• Directions for this task
Resume the mailing-list discussion about adding tracing_thresh support to the function_graph tracer, beginning immediately after its final sentence.

• Passage for review
I can add this tomorrow. Then I can take this patch and cut out the
stuff not needed.
-- Steve
> + } else {
> + ret = trace_seq_printf(s, "}\n");
> + }
> if (!ret)
> return TRACE_TYPE_PARTIAL_LINE;
>
>
>
> --
> To unsubscribe from this list: send the line "unsubscribe linux-kernel" in
> the body of a message to [email protected]
> More majordomo info at http://vger.kernel.org/majordomo-info.html
> Please read the FAQ at http://www.tux.org/lkml/
On 02/25/2010 06:46 PM, Frederic Weisbecker wrote:
> On Thu, Feb 25, 2010 at 03:36:43PM -0800, Tim Bird wrote:
>> Add support for tracing_thresh to the function_graph tracer. This
>> version of this feature isolates the checks into new entry and
>> return functions, to avoid adding more conditional code into the
>> main function_graph paths.
>>
>> Also, add support for specifying tracing_thresh on the kernel
>> command line. When used like so: "tracing_thresh=200 ftrace=function_graph"
>> this can be used to analyse system startup. It is important to disable
>> tracing soon after boot, in order to avoid losing the trace data.
>>
>> Note: the elimination of 'notrace' in the definition of '__init'
>> may be controversial. This can be removed, or made conditional,
>> if it's a bit too scary, but it worked OK for me. Tracing during
>> kernel startup still works, just with no visibility of routines
>> declared __init.

• Supplied material
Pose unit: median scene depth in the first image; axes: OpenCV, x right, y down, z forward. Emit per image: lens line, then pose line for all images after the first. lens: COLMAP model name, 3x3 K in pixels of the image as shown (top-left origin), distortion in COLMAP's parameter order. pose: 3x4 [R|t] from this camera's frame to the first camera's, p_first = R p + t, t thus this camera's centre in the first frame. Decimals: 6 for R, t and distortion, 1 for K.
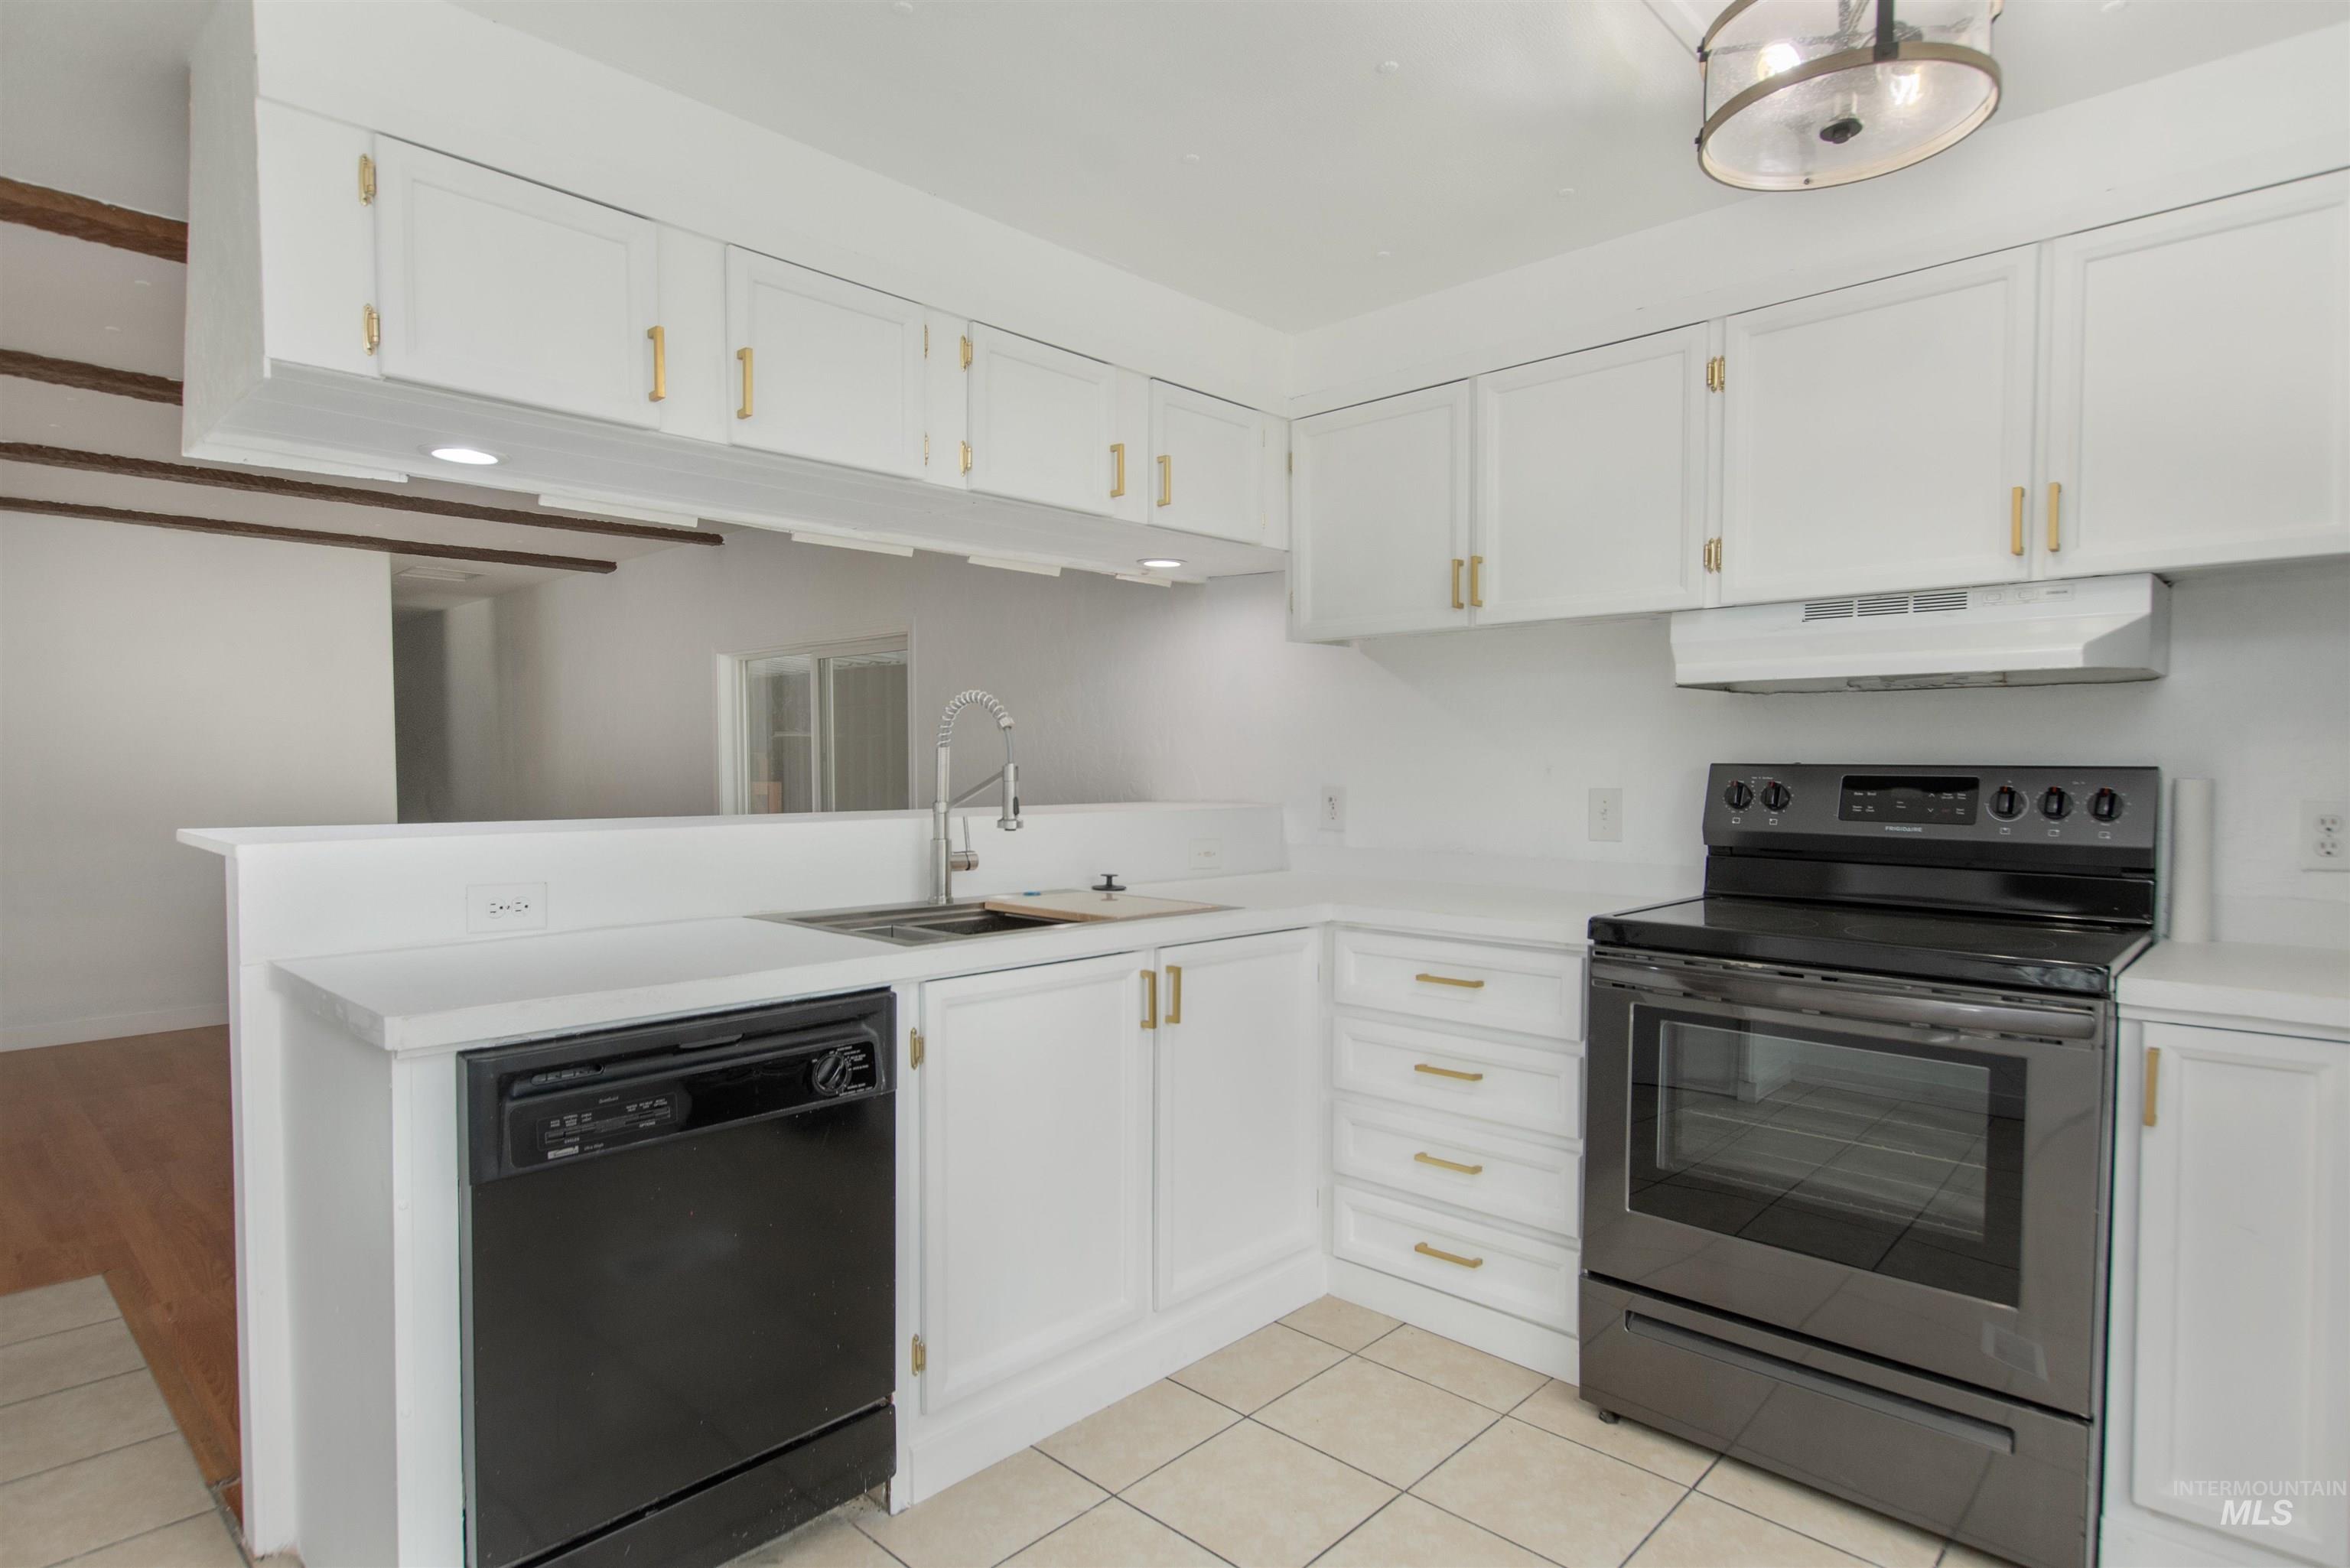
lens RADIAL K [[1243.8, 0, 1214.3], [0, 1243.8, 806.7], [0, 0, 1]] dist [0.000872, 0.000227]
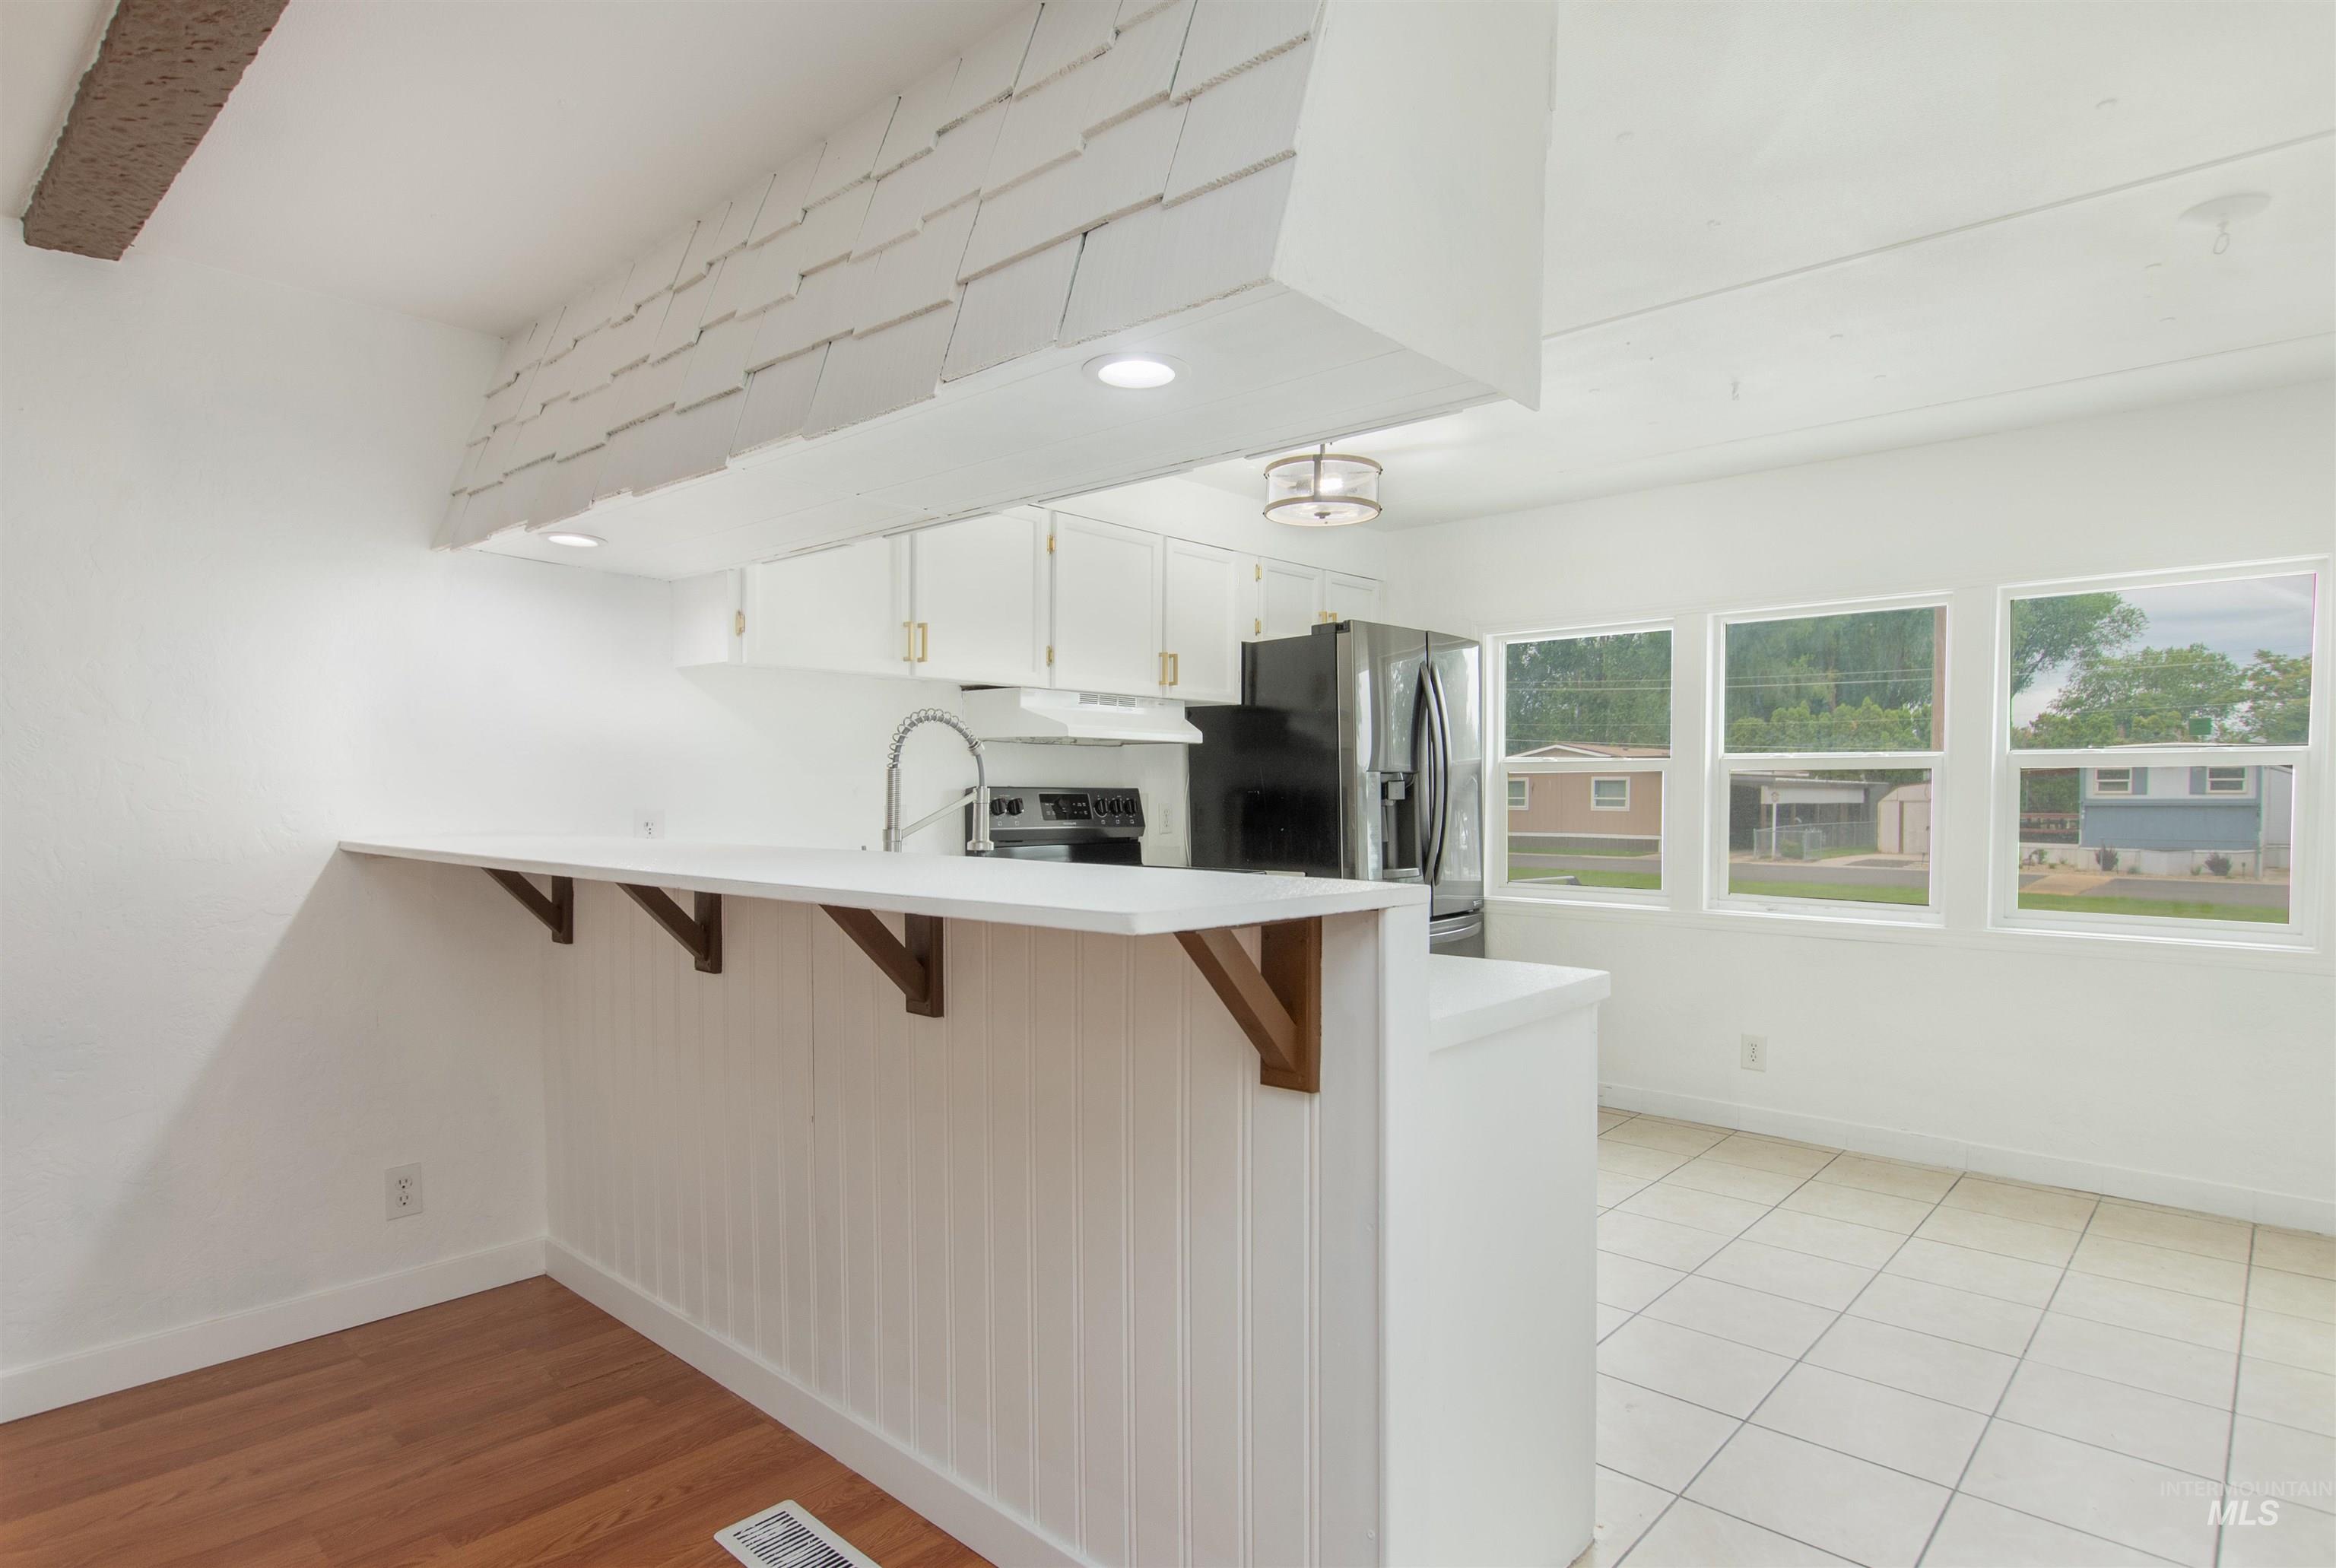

• Exercise answer
>
>
> __init functions are notrace otherwise ftrace would hot patch
> callsites of function that have disappeared.
>
> That said, tracing __init functions is indeed interesting.
> Perhaps we can handle that by removing the __init functions
> from ftrace records each time we release init pages.
Thanks. Given what Steven said about __init routines,
I'll have to think some more about this. I'm OK with
just removing that piece of the patch for now.
>
>> +static int __init set_tracing_thresh(char *str)
>> +{
>> + unsigned long threshhold;
>> + int ret;
>> +
>> + if (!str)
>> + return 0;
>> + ret = strict_strtoul(str, 0, &threshhold);
>> + if (ret < 0)
>> + return 0;
>> + tracing_thresh = threshhold * 1000;
>> + return 1;
>> +}
>> +__setup("tracing_thresh=", set_tracing_thresh);
>
> Looks like setting this, while the function graph tracer (normal
> mode) is running, will have no effect. That said it's perfectly
> fine as it would be pointless to change this value in the middle
> of the tracing.
>
The command line is parsed before the tracer is activated, so
tracing_thresh is set when trace_graph_init() is called, which
results in the desired behaviour (that is, if you specify the
tracing_thresh on the command line, you get the duration
filtering on bootup).
...
> Ok, looks good to me.
>
> Thanks.
Thanks for taking a look at it.
-- Tim
=============================
Tim Bird
Architecture Group Chair, CE Linux Forum
Senior Staff Engineer, Sony Corporation of America
=============================
On 02/25/2010 08:37 PM, Steven Rostedt wrote:
> Tim, FYI, It's best to email my [email protected] account. Or CC both
> if you want. But I check my redhat mail at most once a day, and maybe
> not event that.
Will do. Sorry about that.
>
> On Thu, 2010-02-25 at 15:36 -0800, Tim Bird wrote:
>> Add support for tracing_thresh to the function_graph tracer. This
>> version of this feature isolates the checks into new entry and
>> return functions, to avoid adding more conditional code into the
>> main function_graph paths.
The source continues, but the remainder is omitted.